---- Page excerpt
By , News ReporterApril 17, 2025







FILE: Students and visitors walking through the UC Berkeley campus on a sunny autumn day.

FILE: Students and visitors walking through the UC Berkeley campus on a sunny autumn day.

Sundry Photography/Getty Images

UC Berkeley graduate student is suing the Department of Homeland Security and Immigration and Customs Enforcement amid widespread visa revocations for international students at universities across California. 

Zhuoer Chen, who is set to graduate from UC Berkeley in May with a master’s degree in architecture, is one of four plaintiffs in a federal lawsuit alleging that ICE’s sweeping effort to terminate the federal records of hundreds — possibly thousands — of international students occurred without notice, justification or legal basis.
--------
---- Extracted material
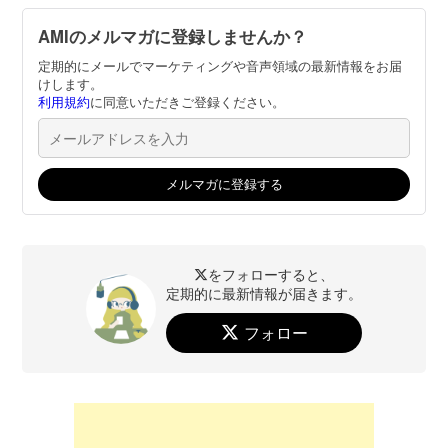
AMIのメルマガに登録しませんか？
定期的にメールでマーケティングや音声領域の最新情報をお届
けします。
利用規約
に同意いただきご登録ください。
をフォローすると、
定期的に最新情報が届きます。
フォロー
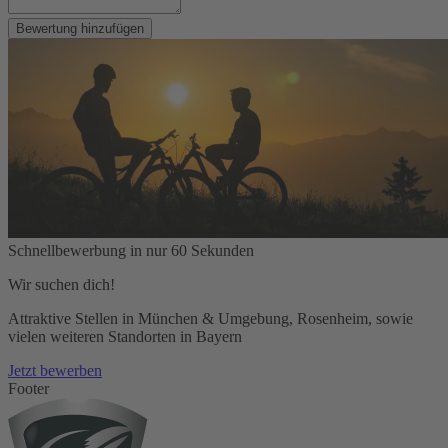
Bewertung hinzufügen
Schnellbewerbung in nur 60 Sekunden
Wir suchen dich!
Attraktive Stellen in München & Umgebung, Rosenheim, sowie
vielen weiteren Standorten in Bayern
Jetzt bewerben
Footer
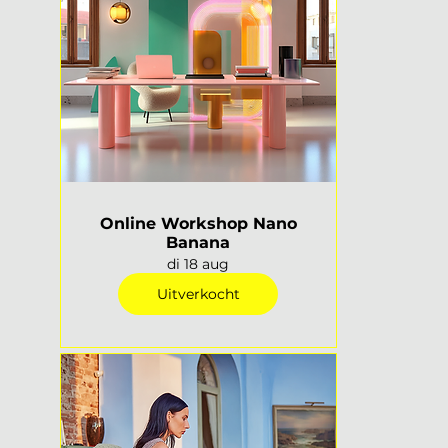
Online Workshop Nano
Banana
di 18 aug
Uitverkocht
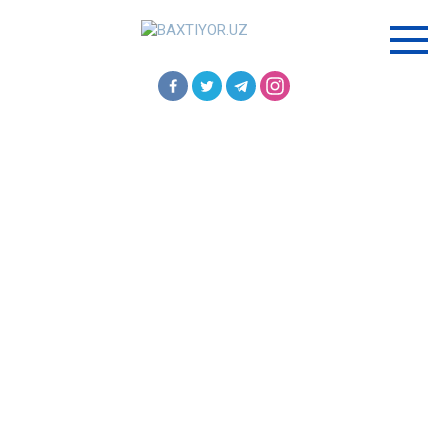
Перейти
к
контенту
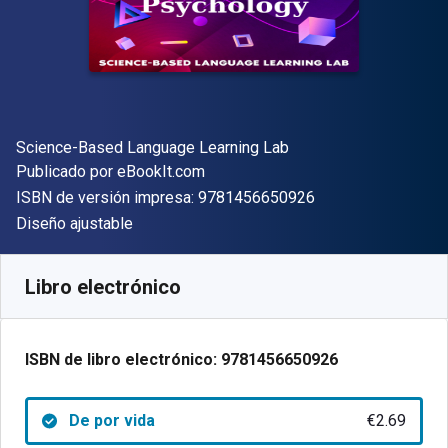
Autor(es)
Science-Based Language Learning Lab
Editorial
Publicado por
eBookIt.com
"ISBN-13 9781456
ISBN de versión impresa:
9781456650926
Formato
Diseño ajustable
Disponible en
€
2.69
EUR
Código de referencia:
9781456650926
Libro electrónico
ISBN de libro electrónico:
9781456650926
De por vida
€2.69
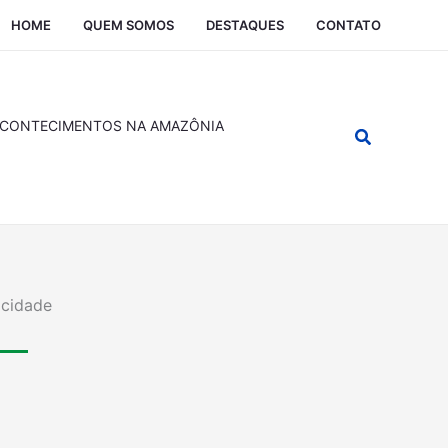
HOME
QUEM SOMOS
DESTAQUES
CONTATO
CONTECIMENTOS NA AMAZÔNIA
Pesquisar
icidade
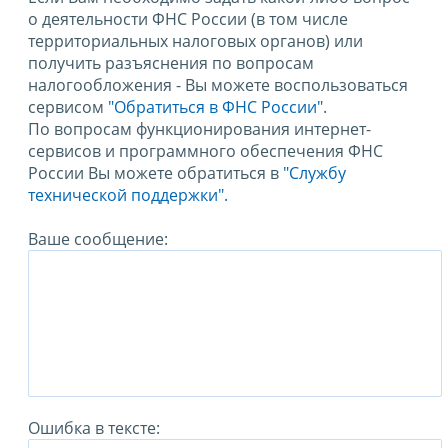
о деятельности ФНС России (в том числе
территориальных налоговых органов) или
получить разъяснения по вопросам
налогообложения - Вы можете воспользоваться
сервисом
"Обратиться в ФНС России"
.
По вопросам функционирования интернет-
сервисов и программного обеспечения ФНС
России Вы можете обратиться в
"Службу
технической поддержки".
Ваше сообщение:
Ошибка в тексте:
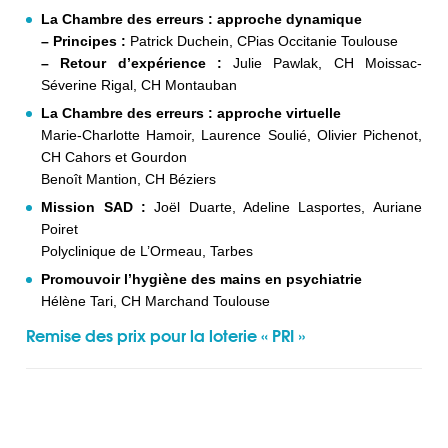
La Chambre des erreurs : approche dynamique
– Principes :
Patrick Duchein, CPias Occitanie Toulouse
– Retour d’expérience :
Julie Pawlak, CH Moissac-
Séverine Rigal, CH Montauban
La Chambre des erreurs : approche virtuelle
Marie-Charlotte Hamoir, Laurence Soulié, Olivier Pichenot,
CH Cahors et Gourdon
Benoît Mantion, CH Béziers
Mission SAD :
Joël Duarte, Adeline Lasportes, Auriane
Poiret
Polyclinique de L’Ormeau, Tarbes
Promouvoir l’hygiène des mains en psychiatrie
Hélène Tari, CH Marchand Toulouse
Remise des prix pour la loterie « PRI »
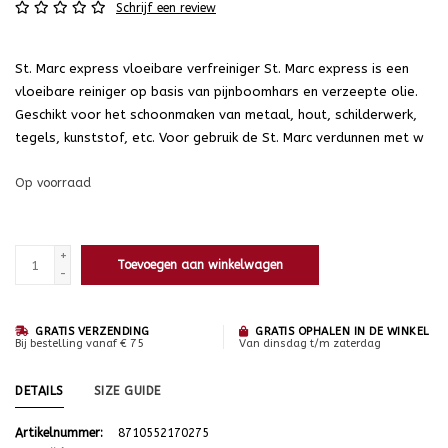
Schrijf een review
St. Marc express vloeibare verfreiniger St. Marc express is een
vloeibare reiniger op basis van pijnboomhars en verzeepte olie.
Geschikt voor het schoonmaken van metaal, hout, schilderwerk,
tegels, kunststof, etc. Voor gebruik de St. Marc verdunnen met w
Op voorraad
+
Toevoegen aan winkelwagen
-
GRATIS VERZENDING
GRATIS OPHALEN IN DE WINKEL
Bij bestelling vanaf € 75
Van dinsdag t/m zaterdag
DETAILS
SIZE GUIDE
Artikelnummer:
8710552170275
--------
▶ _Your tasks_
a: In the news excerpt about the UC Berkeley lawsuit, start at the words "Zhuoer Chen, who" and end after "or legal basis.". Rewrite that passage with "lawsuit" changed to "legal complaint".
b: According to the news excerpt about the UC Berkeley lawsuit, what degree is Zhuoer Chen set to receive in May?
c: Continue the news excerpt about the UC Berkeley graduate student's lawsuit, beginning after its last sentence.

▶ _Results for each task_
a:
Zhuoer Chen, who is set to graduate from UC Berkeley in May with a master’s degree in architecture, is one of four plaintiffs in a federal legal complaint alleging that ICE’s sweeping effort to terminate the federal records of hundreds — possibly thousands — of international students occurred without notice, justification or legal basis.

b: A master’s degree in architecture.

c:
“The terminations have occurred without any consistent rationale or legal justification and are entirely arbitrary,” the complaint states, describing the wave of record terminations in the Student and Exchange Visitor Information System as “sweeping and unprecedented” with “nationwide impact.” SEVIS records are digital files maintained by the Department of Homeland Security that track international students’ visa status, academic enrollment and legal standing.

Chen, a Chinese national, has lived in the U.S. since 2017. She says she’s maintained full academic and immigration compliance and had been interning with a Bay Area housing firm while focusing her thesis on wildlife-conscious urban design. But on April 8, she was notified that her SEVIS record had been terminated. The complaint states that “the only known incident in her record is an arrest for an alleged physical altercation with her friend that resulted in no charges.”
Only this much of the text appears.